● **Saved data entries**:
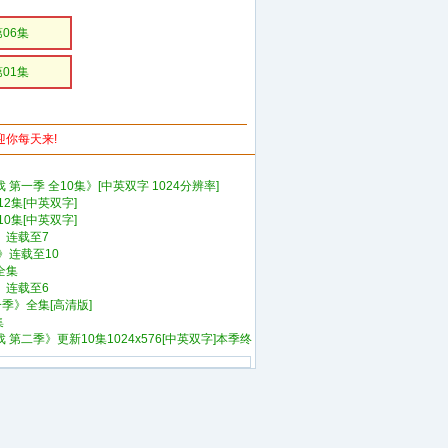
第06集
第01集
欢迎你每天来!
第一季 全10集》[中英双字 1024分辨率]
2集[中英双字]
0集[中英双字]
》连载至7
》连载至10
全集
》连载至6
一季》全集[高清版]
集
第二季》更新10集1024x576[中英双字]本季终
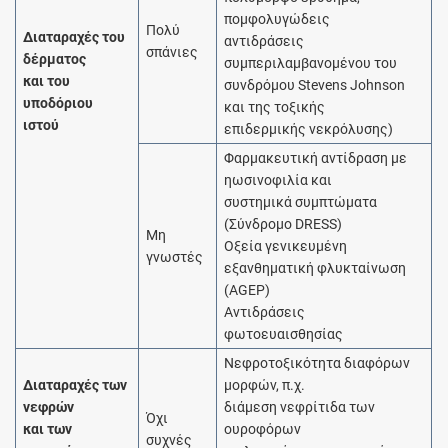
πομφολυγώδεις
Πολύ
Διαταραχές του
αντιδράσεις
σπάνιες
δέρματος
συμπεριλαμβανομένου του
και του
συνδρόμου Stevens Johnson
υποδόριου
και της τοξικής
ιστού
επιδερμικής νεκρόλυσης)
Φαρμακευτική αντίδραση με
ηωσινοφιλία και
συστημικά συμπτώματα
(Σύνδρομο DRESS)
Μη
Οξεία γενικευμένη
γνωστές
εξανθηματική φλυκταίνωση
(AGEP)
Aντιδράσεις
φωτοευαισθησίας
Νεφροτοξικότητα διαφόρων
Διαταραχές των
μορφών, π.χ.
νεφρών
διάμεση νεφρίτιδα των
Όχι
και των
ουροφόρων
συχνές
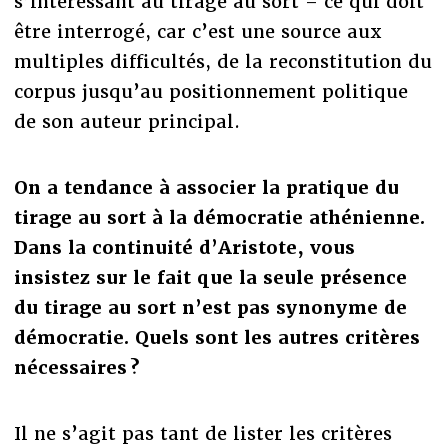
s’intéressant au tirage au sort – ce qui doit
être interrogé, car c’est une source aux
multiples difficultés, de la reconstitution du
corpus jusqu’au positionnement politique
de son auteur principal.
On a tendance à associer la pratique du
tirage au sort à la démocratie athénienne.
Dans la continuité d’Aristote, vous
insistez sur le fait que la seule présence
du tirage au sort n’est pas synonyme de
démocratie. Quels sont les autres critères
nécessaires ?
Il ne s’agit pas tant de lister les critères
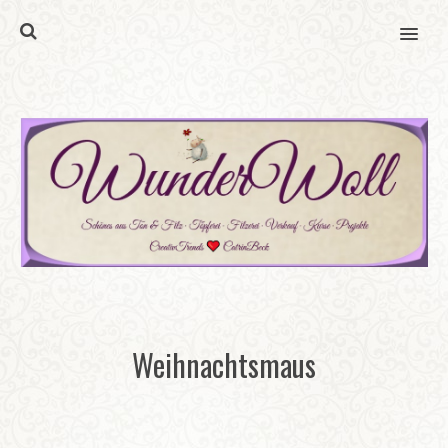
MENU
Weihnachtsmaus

--

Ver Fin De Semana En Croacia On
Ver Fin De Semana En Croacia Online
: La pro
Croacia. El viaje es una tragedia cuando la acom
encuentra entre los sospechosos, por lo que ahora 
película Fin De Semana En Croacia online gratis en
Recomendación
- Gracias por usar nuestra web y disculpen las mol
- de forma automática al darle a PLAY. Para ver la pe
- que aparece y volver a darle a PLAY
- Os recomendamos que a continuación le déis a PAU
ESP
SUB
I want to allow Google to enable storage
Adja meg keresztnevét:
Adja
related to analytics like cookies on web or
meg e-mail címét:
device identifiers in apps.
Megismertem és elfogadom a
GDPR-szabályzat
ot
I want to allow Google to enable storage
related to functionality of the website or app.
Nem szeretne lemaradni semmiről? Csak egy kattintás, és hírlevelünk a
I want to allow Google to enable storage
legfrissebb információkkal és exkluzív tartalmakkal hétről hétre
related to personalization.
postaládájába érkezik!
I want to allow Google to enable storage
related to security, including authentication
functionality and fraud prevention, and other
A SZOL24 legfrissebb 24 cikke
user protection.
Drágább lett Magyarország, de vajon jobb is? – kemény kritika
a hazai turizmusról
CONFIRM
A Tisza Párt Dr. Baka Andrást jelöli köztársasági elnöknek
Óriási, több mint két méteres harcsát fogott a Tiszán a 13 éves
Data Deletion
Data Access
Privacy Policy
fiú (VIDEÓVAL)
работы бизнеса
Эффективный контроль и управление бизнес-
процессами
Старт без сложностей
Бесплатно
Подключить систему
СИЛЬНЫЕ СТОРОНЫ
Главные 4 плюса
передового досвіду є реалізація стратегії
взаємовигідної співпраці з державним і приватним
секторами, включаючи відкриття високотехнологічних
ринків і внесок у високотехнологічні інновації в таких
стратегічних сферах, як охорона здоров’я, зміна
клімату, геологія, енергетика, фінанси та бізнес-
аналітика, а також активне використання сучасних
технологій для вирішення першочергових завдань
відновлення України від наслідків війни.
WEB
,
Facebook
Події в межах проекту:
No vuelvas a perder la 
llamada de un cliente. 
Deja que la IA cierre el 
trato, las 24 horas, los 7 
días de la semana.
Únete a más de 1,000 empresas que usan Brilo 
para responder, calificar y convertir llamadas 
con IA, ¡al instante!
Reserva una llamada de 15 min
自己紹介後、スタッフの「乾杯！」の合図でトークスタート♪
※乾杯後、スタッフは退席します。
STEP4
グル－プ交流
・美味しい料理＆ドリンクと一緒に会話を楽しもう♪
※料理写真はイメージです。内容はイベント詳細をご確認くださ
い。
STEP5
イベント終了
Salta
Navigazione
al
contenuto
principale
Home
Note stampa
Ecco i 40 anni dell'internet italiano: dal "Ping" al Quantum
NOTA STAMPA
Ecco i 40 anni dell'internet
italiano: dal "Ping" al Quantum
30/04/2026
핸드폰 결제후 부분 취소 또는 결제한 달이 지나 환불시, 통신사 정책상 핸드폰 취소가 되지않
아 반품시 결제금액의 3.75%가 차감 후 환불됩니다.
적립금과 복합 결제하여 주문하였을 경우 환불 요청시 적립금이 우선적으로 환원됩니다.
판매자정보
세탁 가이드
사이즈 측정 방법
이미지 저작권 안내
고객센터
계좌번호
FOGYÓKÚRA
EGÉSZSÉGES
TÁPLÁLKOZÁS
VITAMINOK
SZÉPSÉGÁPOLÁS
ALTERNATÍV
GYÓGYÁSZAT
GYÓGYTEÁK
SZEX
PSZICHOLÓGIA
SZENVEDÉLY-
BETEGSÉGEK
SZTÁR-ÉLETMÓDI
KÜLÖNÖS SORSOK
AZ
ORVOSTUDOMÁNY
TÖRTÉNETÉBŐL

● **WHAT IS NEEDED**: Locate every line above containing the string "darle" and copy each one out.

● **SOLUTION BELOW**:
- de forma automática al darle a PLAY. Para ver la pe
- que aparece y volver a darle a PLAY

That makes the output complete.